Armando era muy aficionado a las pijadas y cuando compraba algo, no le importaba aguardar para tener exactamente lo que quería. El vehículo tuvo que esperar dos años a que nuestro presupuesto se lo pudiera permitir, pero una vez llegado el momento le añadió todo lo que se le puede añadir a un coche: asientos reclinables hasta convertirse en cama, con ajuste de reposacabezas y zona lumbar, un sensible mecanismo de apertura y cierre de ventanillas que, según me explicó, ofrecía una seguridad poco común, y un sin fin de cosas más que escuché sin demasiado interés. Para mí bastaba con que tuviera un buen motor y fuera cómodo. Y no había duda de que lo era.
Él, sin embargo, estaba tan feliz como un niño el día de Reyes con el nuevo juguetito o como un padre contemplando a su retoño. Tanto que llegué a sentirme celosa, porque los primeros días su atención era casi en exclusiva para el «nuevo miembro de la familia», como empezó a llamarlo.
Bajaba con frecuencia al garaje a verlo; por supuesto teníamos plaza de garaje, no pensaba dejar a «su bebé» en la calle. A pesar de tenerlo a cubierto, le pasaba una bayeta especial atrapapolvo que compró por Internet y, como ya he dicho, pasaba por el garaje varias veces al día para asegurarse de que nadie lo había rayado o ensuciado.

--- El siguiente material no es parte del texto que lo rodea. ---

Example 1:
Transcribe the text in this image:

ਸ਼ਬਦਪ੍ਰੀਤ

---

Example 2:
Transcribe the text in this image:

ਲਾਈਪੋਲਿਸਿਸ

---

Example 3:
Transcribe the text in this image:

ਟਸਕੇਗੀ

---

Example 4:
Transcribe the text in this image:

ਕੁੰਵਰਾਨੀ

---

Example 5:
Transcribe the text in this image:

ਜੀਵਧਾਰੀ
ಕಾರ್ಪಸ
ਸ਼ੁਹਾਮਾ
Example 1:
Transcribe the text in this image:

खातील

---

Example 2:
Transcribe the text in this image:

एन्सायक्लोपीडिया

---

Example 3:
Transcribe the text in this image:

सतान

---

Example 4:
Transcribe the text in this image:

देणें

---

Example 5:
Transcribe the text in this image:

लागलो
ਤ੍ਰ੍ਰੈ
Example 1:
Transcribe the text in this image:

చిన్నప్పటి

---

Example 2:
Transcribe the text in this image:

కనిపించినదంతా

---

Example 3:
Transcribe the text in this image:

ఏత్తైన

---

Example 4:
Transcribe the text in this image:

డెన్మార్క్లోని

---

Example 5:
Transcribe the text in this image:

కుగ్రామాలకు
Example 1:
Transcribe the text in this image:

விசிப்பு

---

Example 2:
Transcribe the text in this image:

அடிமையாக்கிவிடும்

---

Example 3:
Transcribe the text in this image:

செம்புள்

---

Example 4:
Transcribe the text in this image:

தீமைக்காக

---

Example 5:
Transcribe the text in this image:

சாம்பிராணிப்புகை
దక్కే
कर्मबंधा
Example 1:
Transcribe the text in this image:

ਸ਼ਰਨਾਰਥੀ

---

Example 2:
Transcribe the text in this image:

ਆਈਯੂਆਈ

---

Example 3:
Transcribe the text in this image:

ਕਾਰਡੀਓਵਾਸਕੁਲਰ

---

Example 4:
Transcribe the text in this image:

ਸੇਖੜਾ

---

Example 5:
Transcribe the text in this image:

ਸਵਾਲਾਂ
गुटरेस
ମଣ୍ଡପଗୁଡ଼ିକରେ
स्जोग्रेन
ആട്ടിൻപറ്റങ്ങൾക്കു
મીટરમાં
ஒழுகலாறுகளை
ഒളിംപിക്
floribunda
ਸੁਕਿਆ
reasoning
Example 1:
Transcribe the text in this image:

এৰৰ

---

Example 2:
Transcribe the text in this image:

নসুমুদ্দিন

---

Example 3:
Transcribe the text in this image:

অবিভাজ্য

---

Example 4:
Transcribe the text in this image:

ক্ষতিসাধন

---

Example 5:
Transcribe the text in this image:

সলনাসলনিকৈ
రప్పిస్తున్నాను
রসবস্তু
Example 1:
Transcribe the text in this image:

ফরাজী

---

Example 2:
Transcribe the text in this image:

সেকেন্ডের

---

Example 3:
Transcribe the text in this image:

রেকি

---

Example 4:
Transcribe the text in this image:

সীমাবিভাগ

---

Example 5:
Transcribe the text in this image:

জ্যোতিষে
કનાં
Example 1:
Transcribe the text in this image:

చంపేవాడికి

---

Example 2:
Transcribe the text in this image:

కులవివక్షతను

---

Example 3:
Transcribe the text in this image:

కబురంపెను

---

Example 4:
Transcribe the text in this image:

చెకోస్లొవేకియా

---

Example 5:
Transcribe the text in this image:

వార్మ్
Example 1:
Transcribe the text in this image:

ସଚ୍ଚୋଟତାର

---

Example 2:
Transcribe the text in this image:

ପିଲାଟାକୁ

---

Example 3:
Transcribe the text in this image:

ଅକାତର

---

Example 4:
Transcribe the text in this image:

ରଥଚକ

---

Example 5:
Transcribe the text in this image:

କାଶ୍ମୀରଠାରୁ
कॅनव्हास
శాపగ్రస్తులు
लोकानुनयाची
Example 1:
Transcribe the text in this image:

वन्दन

Llegamos al hotel casi anochecido, y nos instalamos en la preciosa habitación reservada días atrás. Nuestro Puma aparcado debajo del balcón, para tenerlo a la vista. Una buena cena acorde al acontecimiento que celebrábamos y nuestro amor, que no había hecho más que crecer y afianzarse en los tres años de matrimonio.
Yo me pongo muy tierna y muy moña en los momentos especiales y aquella noche no faltó un detalle. Cena de lujo a base de las especialidades de la zona, buen vino, y miradas llenas de promesas. Una botella de cava en la habitación y sexo apasionado hasta la madrugada.
Todo ello nos hizo levantarnos de un excelente humor y, tras un buen desayuno, decidimos emprender la segunda parte de nuestra celebración.